Area B, più difficile guidare a Milano

Il caso La metropoli ha vietato il transito dei veicoli inquinanti, ricadute anche sul nostro territorio. Problemi soprattutto per le attività che devono andare a rifornirsi, tanti parcheggi non sono raggiungibili

Area B, più difficile guidare a Milano

Ulteriori disagi e difficoltà per chi per lavoro o per studio si reca con costanza a Milano. Da lunedì 3 ottobre sono infatti entrate in vigore le nuove norme per l’accesso all’Area B, la zona a traffico limitato che copre in pratica tutto il territorio milanese, divenuta da pochi giorni off limits anche per le auto a benzina euro 2 e per quelle diesel euro 4 ed euro 5, a meno di non dotarsi di una scatola nera con cui poter fare un numero comunque limitato di chilometri annuali. Per questi mezzi il divieto di accesso e di circolazione è in vigore dal lunedì al venerdì dalle 7.30 alle 19.30, festivi esclusi. A monitorare le infrazioni 188 telecamere, che fotografano all’ingresso le targhe dei veicoli con multe che vanno da 163 euro a 658 euro. Per i veicoli autorizzati il passaggio è gratuito.

Il 13% dei mezzi

Le nuove regole interessano 47.283 veicoli, pari a circa il 13% di quelli che entrano quotidianamente in Area B. Una modifica delle regole di accesso che avrà comunque un forte impatto anche sul mondo del lavoro se si considera che quasi il 10% degli ingressi giornalieri, prima delle nuove regole, era dato da furgoni: 36.270 su 403mila ingressi medi giornalieri.

A lanciare l’allarme su questo punto è il presidente di Confartigianato Lecco, Daniele Riva: «Il problema c’è ed è importante perché un buon numero di nostri associati lavora anche su Milano. Penso a chi fa le manutenzioni, solo per fare un esempio, e ai tanti che magari non tutti giorni, ma con una certa costanza devono andare in quell’area. La scatola nera può essere una soluzione per alcuni, gli altri rischiano di trovarsi nelle condizioni di dover cambiare il furgone ogni due o tre anni per il continuo inasprirsi di queste regole».
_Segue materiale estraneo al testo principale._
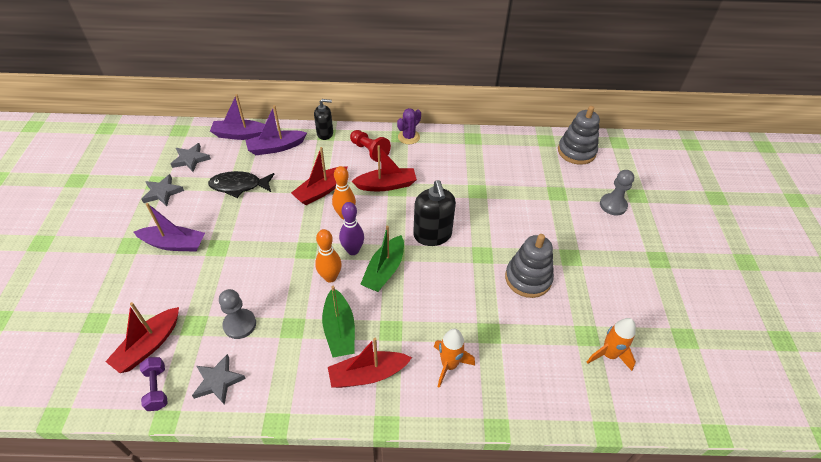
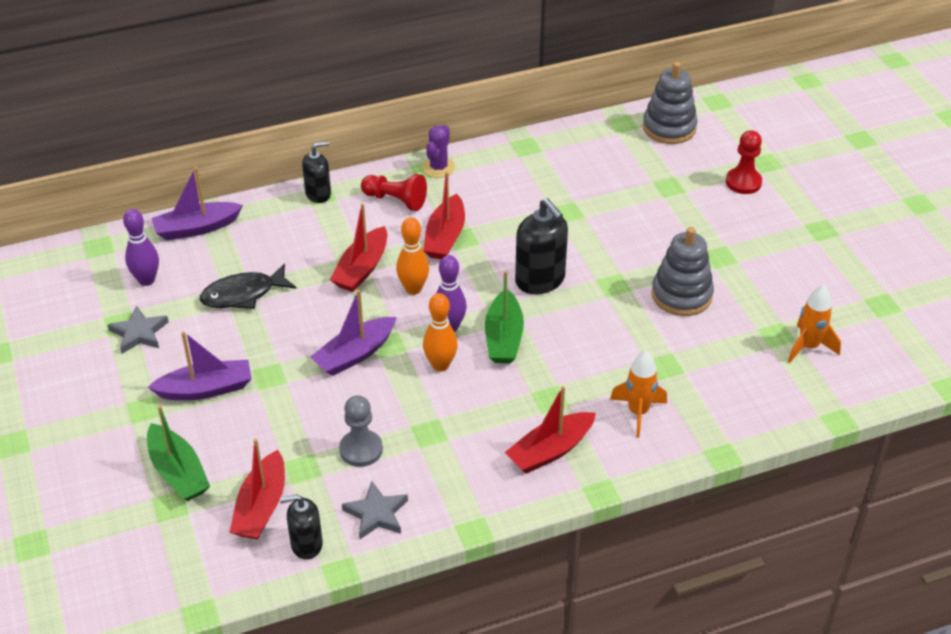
camera: 20 degrees left, 5 degrees down
(157, 388) = (306, 544): purple dumbbell -> black soap dispenser
(190, 159) = (146, 280): grey star -> purple bowling pin
(276, 147) = (260, 231): purple boat -> purple boat (355, 354)
(339, 330) = (488, 417): green boat -> green boat (178, 472)
(386, 185) = (445, 237): red boat -> red boat turned 135 degrees clockwise
(613, 205) = (743, 182): grey pawn -> red pawn

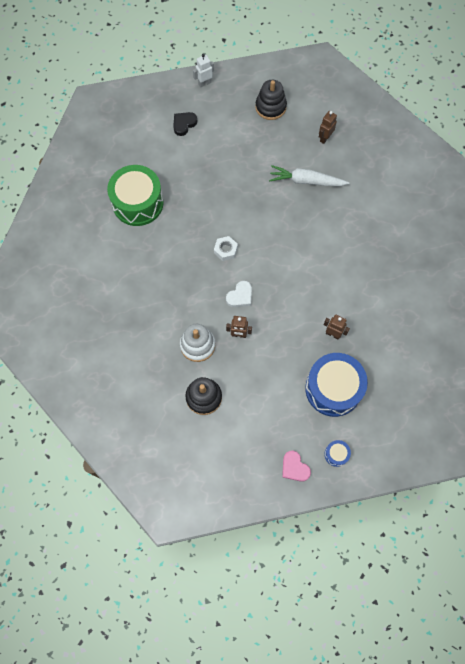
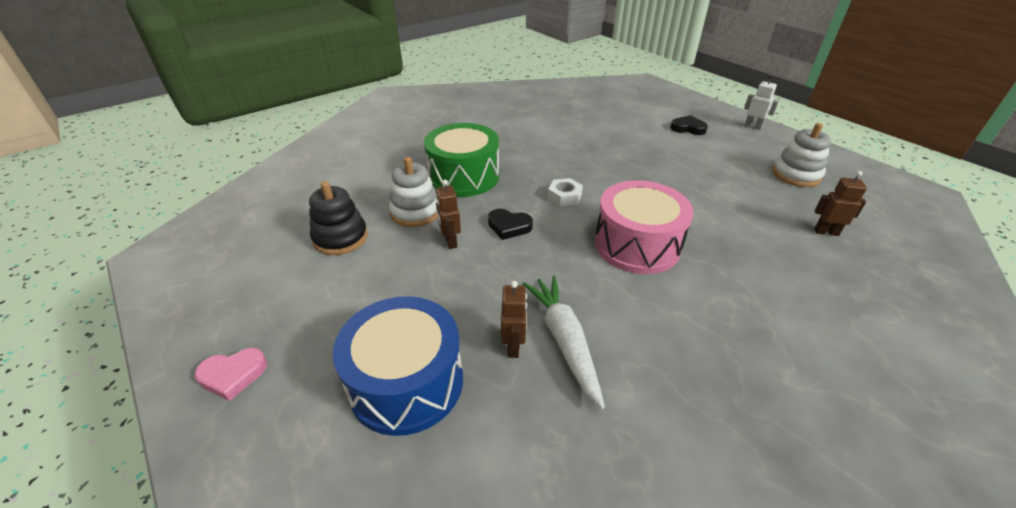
camera: 65 degrees right, 30 degrees down
(138, 203) = (565, 128): green drum -> green drum (464, 176)
(240, 296) = (509, 226): white heart -> black heart
(270, 107) = (796, 175): black stacking toy -> white stacking toy
(289, 237) = (637, 245): none -> pink drum
(294, 467) = (233, 375): pink heart -> pink heart turned 135 degrees counterclockwise
(306, 181) = (739, 234): white carrot -> white carrot (564, 341)
(336, 454) = (266, 434): blue drum -> none

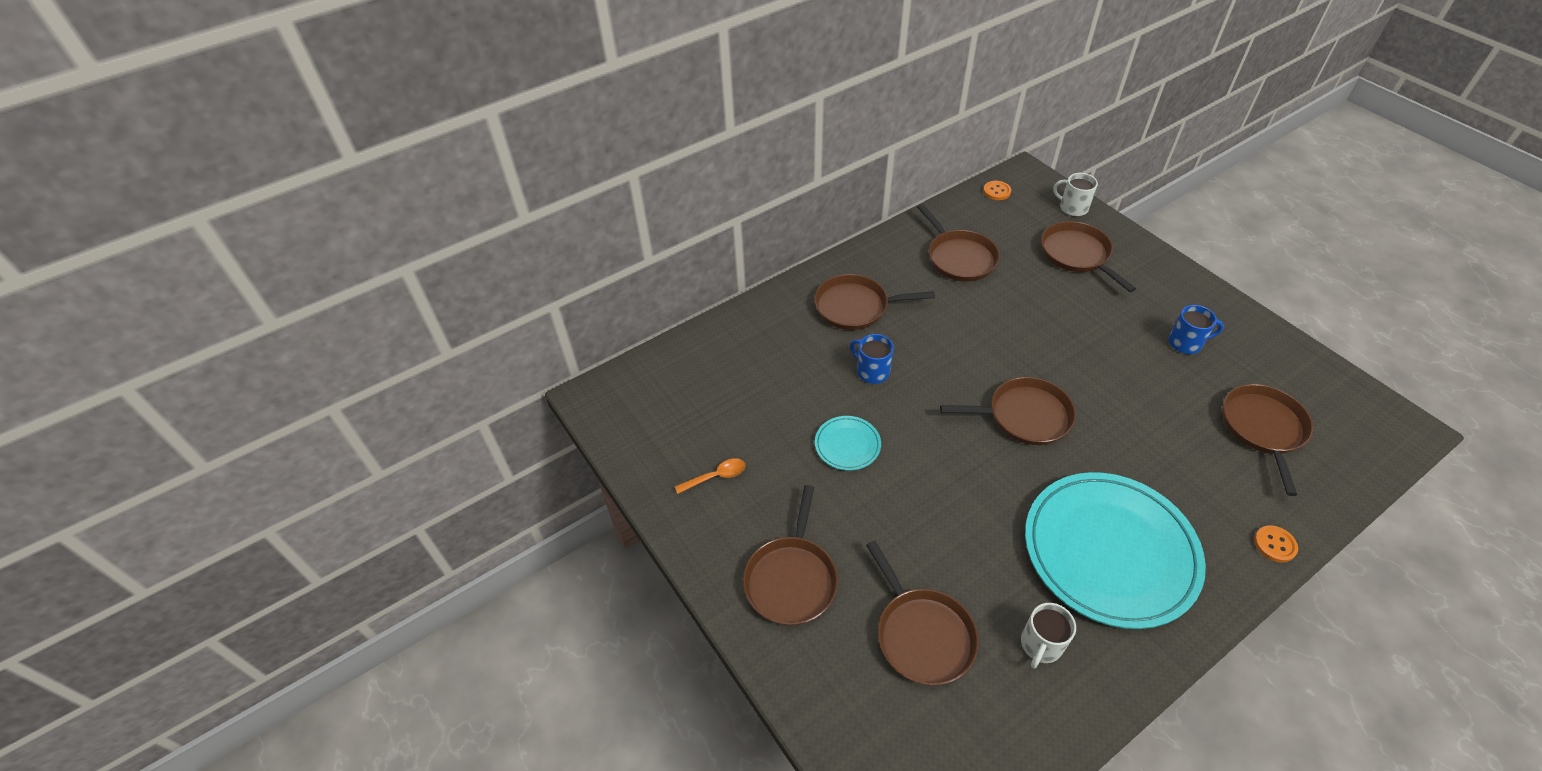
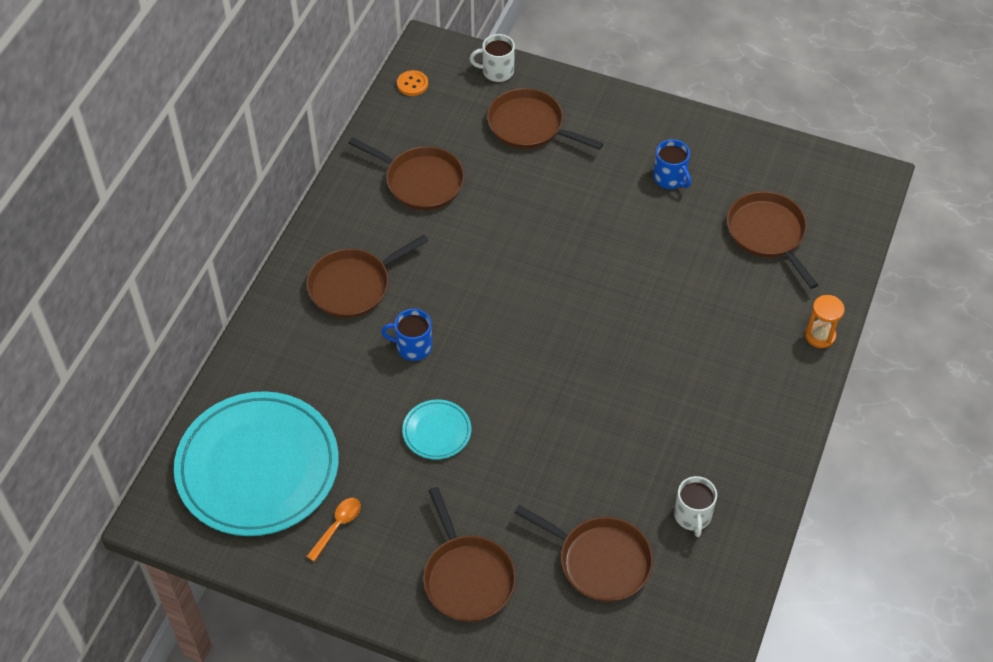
camera: 35 degrees left, 5 degrees up
(1024, 416) = (573, 321): brown pan -> none
(1109, 551) = (704, 409): turquoise plate -> turquoise plate (258, 467)
(1186, 343) = (670, 178): blue mug -> blue mug turned 90 degrees clockwise
(1274, 544) = (820, 335): orange button -> orange hourglass

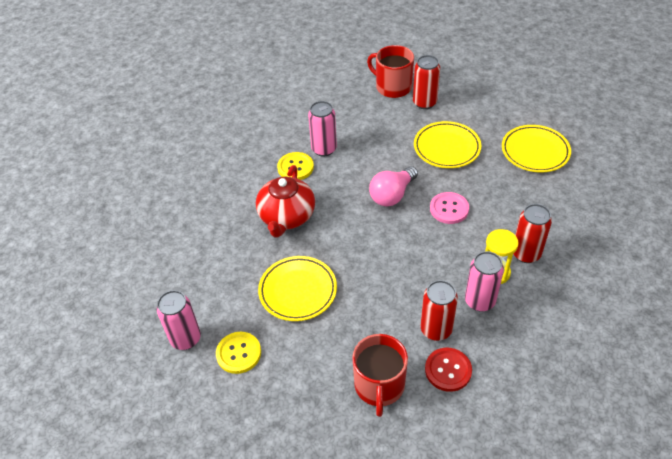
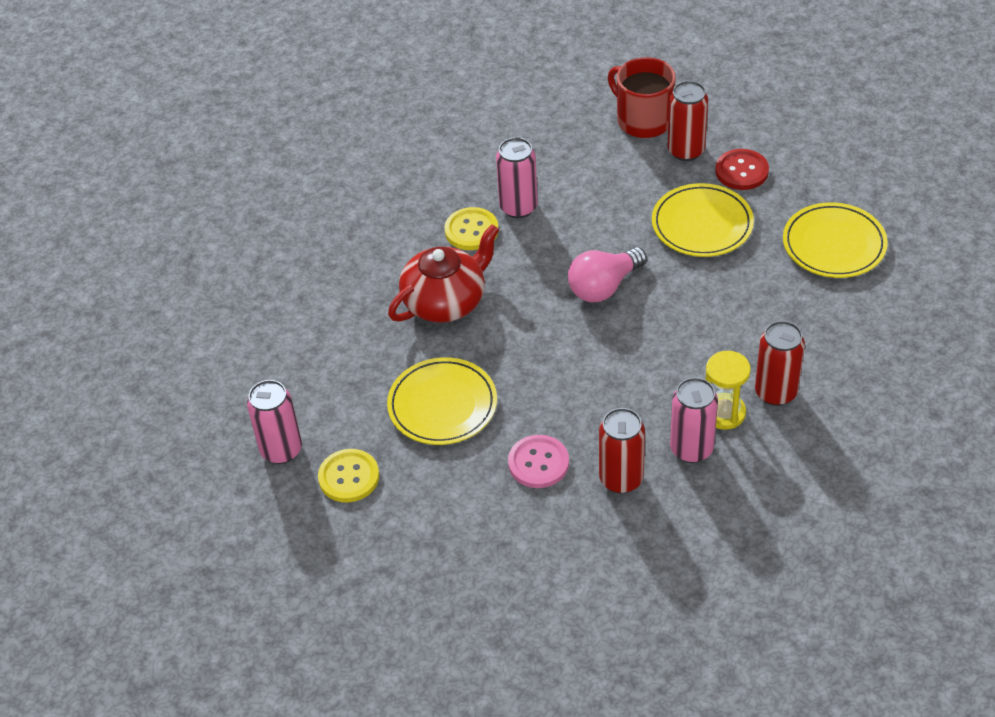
camera: 10 degrees right, 0 degrees up
(286, 217) = (445, 301): red teapot -> red teapot turned 150 degrees counterclockwise
(379, 386) = (527, 540): red mug -> none
(448, 370) = (624, 532): red button -> red button (741, 171)
(449, 209) = (682, 316): pink button -> pink button (538, 463)

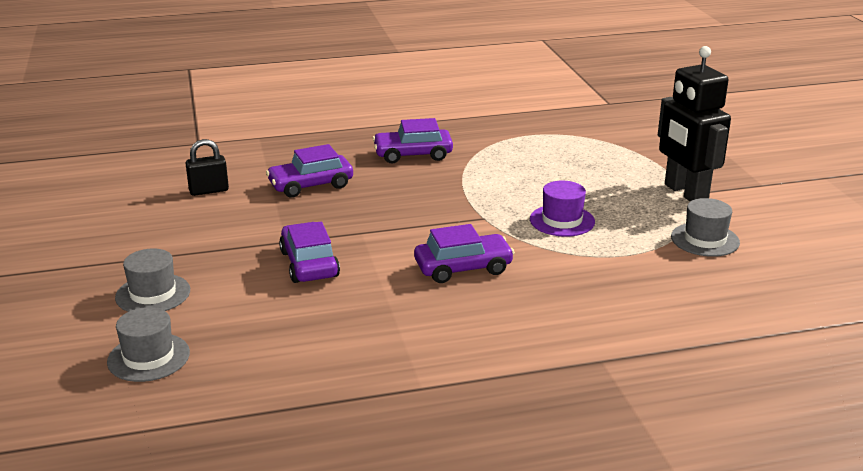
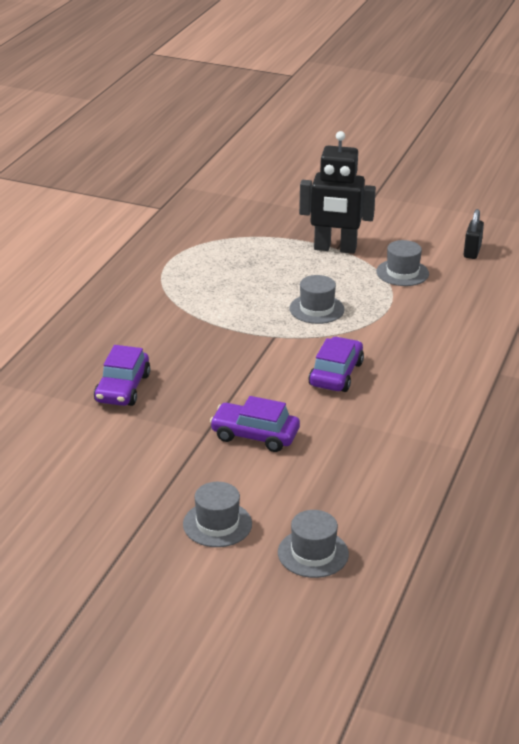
camera: 55 degrees left, 5 degrees up
(209, 190) = (64, 441): black padlock -> black padlock (472, 252)
(413, 155) = (132, 323): purple car -> none
(562, 221) = (316, 309): purple hat -> grey hat

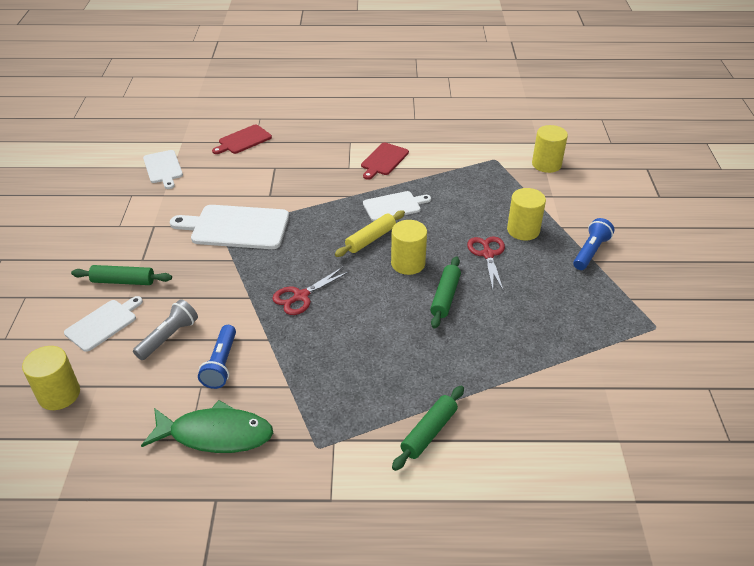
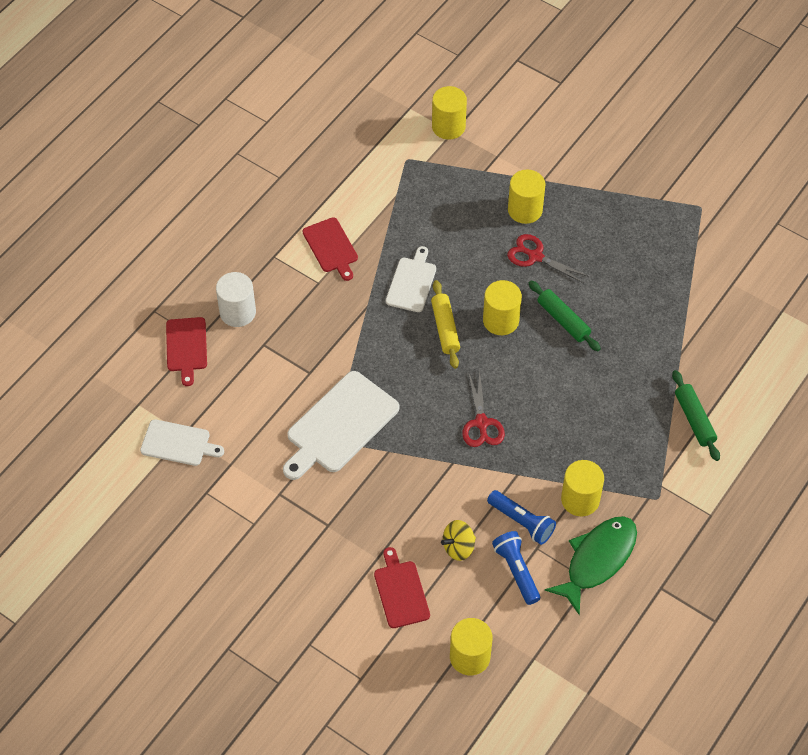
camera: 55 degrees left, 15 degrees up
(103, 324) = (401, 591): white cutting board -> red cutting board
(123, 281) = (350, 553): green rolling pin -> none
(168, 337) = (458, 547): grey flashlight -> yellow spinning top
(273, 391) = (580, 499): none -> yellow cylinder
(290, 147) = (237, 312): none -> white cylinder
(590, 252) = (589, 184): blue flashlight -> blue flashlight (516, 571)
Il risultato sono costi aggiuntivi: «Sono spese in più – continua – che si aggiungono a quelle che già dobbiamo sostenere in un periodo difficile come questo. Abbiamo appena vissuto mesi con i carburanti alle stelle, c’è il caro delle materie prime e delle bollette. Diventa tutto sempre più difficile. Anche perché sullo smog di Milano incidono certamente di più le vecchie caldaie piuttosto che quella parte di traffico che verrà ridotta».

Colpiti i pendolari

Restrizioni che non vanno a colpire soltanto gli artigiani o i trasportatori che si muovono nella città di Milano, ma anche chi deve raggiungere il capoluogo meneghino per studio o lavoro. Basti pensare che ogni giorno solo oltre 140 mila le auto che transitano in Statale 36 dalla Valtellina a Lecco, in direzione Milano. Basti pensare che Il 30% dei lecchesi che lavorano fuori provincia si muovono verso la città meneghina. A questi si aggiungono anche i migliaia di studenti che frequentano gli atenei milanesi.

Poche alternative

Una fetta di cittadinanza che rischia di trovarsi ancor più in difficoltà a muoversi per la somma di due fattori: il primo riguarda la bassa qualità del trasporto ferroviari, e cioè i treni quasi sempre sporchi e troppo affollati, spesso in significativo ritardo; il secondo motivo il fatto che alcuni dei principali parcheggi di interscambio auto-metro si trovano all’interno dell’Area B e quindi non sono raggiungibili dalle vetture tagliate fuori dalle nuove regole.

Restano con accesso esterno e quindi raggiungibili da tutti i parcheggi di Cascina Gobba, Gessate, Famagosta, Cologno Nord sulla linea della metropolitana M2 e di Comasina sulla M3. Interni e quindi non raggiungibili, per fare degli esempi, quello di Bovisa, di Crescenzago, Forlanini, Lampugnano sulla M1, Maciachini sulla M3.

Due al momento le deroghe ammesse: 50 accessi in un anno liberi, quindi utilizzabili da chi si reca nella città milanese in maniera salturaria, oppure l’installazione di una scatola nera che registra i chilometri percorsi in Area B, fino a un tetto massimo che varia a seconda della motorizzazione e che può arrivare fino a 2mila chilometri annui. Una misura, quest’ultima, valida fino al 30 settembre 2024.